И я, внутренне сжавшись от самого плохого предчувствия, писал на вокзале под ее диктовку письмо к тому, кого, может быть, и нет в живых, как и его грамотного друга ефрейтора.

— Они едут, а я в глаза их молодые смотрю, — говорила торговка подсолнухами и розовыми пряниками, — милые, а как подумаешь теперь, что глаза их молодые уже землею закрыты, то и ночью сна нет. Царица Небесная, за что же мука такая.

— Спаси Христос, всех молодых забирают, набор за набором, запасных взяли, самую-то силу кладут, самых здоровых, молодых и веселых туда как в пещный огонь бросают. И из нашего семейства двух уже взяли.

— Роем, роем туда, — сказал сурово мужик, — бросают, как в печь.

И я знал, что так же, как мама и я, простой русский человек при ежедневных вестях о продолжающемся отступлении не мог понять, как же все это при силе-то нашей происходит, раз народ все на фронте там отдает.

— Вот табачку бы, — просил раненый солдат, слушая вопросы.

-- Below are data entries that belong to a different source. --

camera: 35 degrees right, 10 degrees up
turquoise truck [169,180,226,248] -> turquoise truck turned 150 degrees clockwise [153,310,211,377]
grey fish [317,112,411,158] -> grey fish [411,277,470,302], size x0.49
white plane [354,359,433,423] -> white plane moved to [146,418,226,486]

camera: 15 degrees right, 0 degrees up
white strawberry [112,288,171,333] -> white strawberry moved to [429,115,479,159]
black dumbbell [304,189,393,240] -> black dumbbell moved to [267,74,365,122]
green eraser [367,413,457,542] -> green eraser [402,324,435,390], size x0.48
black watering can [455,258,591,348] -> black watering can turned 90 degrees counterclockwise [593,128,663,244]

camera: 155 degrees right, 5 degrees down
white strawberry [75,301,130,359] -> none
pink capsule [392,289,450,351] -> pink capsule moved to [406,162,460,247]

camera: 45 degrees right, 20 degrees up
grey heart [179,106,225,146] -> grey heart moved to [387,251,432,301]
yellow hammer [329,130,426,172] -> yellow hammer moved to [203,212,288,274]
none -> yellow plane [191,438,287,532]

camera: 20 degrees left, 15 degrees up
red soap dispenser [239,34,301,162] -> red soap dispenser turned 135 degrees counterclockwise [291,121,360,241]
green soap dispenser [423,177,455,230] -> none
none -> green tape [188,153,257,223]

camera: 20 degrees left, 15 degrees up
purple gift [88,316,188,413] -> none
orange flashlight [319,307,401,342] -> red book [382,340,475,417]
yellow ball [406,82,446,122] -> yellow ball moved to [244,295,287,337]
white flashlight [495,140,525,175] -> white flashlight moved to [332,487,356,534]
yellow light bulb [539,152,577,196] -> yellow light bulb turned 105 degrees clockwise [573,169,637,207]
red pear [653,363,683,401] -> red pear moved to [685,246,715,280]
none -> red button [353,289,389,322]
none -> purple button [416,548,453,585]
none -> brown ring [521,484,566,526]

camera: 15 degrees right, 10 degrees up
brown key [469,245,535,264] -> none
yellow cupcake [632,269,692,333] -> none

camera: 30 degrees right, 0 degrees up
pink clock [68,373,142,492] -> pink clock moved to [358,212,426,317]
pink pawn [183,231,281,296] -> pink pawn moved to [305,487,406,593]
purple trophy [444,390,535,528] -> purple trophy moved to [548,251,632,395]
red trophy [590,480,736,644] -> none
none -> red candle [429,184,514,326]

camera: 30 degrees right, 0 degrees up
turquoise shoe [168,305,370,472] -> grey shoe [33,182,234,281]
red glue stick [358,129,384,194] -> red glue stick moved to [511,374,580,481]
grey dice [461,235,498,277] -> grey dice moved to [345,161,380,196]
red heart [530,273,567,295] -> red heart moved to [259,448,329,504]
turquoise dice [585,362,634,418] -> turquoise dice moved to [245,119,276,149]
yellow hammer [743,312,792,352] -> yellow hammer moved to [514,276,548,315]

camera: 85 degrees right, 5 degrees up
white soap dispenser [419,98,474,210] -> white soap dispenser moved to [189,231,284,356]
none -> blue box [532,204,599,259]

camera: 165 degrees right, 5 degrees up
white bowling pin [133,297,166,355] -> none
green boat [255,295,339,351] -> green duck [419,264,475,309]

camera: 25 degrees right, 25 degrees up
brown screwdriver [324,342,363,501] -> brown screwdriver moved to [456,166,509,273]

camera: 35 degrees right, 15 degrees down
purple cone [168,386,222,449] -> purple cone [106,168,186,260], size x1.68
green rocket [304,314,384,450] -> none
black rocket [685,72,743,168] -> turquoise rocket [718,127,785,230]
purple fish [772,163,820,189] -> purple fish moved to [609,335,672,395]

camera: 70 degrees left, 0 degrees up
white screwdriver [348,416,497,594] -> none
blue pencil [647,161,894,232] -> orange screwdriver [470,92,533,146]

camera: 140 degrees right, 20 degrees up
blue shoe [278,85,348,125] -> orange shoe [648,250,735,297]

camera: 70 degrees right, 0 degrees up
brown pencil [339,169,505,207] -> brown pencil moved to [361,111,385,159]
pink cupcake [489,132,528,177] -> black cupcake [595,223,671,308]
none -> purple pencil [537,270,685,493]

— Да, дела открываются вредные, — мрачно говорил мне Платошка, заматывая ему кисет, в который извозчик отсыпал махорки. — Продан русский человек, запродан чужим и перепродан. Вот что. Погубить нас давно хотят.

— Да что ты, Платошка, аль с утра ханжи выпил?

— Тогда перед японской подвели народ под войну, а теперь, знаю я, верный человек говорил, добить нас хотят.

Я хорошо знал правду: она была рассеяна во всех рассказах, и в горечи, и даже в безумных словах Платошки. И наслушался же я тогда от простых людей, потому что простой народ говорил то, о чем не писали ни в одной газете.

— Ах, мать честная, есть же у русского человека к чужому проходимцу глупое, можно сказать, доверие, думаешь, зря австрийские музыканты в черных котелках перед войной тут у нас летом ходили, играли под окнами. Говорил тогда народ — это шпионы переодетые были, да начальство не верило, а теперь, видя все, разинуло рот. Раненые говорили, вот в Польшу попали, ночью идем, и видим по сторонам на фольварках белые огни. Немцы о передвижениях наших все знают, все, брат, у них налажено с мирных времен, при границе подсажены свои люди в Польше и в Литве. Ты думаешь, он мельник, а у него под землей провода к границе проведены, а то идешь — цых, загорается ворох соломы, — немцам знак подают. Все знают: какие у нас силы, куда взято направление, русского человека, как дурака, вокруг пальца обводят. Для нас, что делается у немцев — все туманно, а мы у них вроде как на ладони через своих людей.

Никто не предвидел таких страшных потерь и такого движения беженцев.

Все показывало, как говорил Зазулин, растерянность высокого начальства, что привыкло распоряжаться, сидя в канцелярии, и эти волны беженцев из западных губерний, занятых немцами, несли с собою нищету и болезни.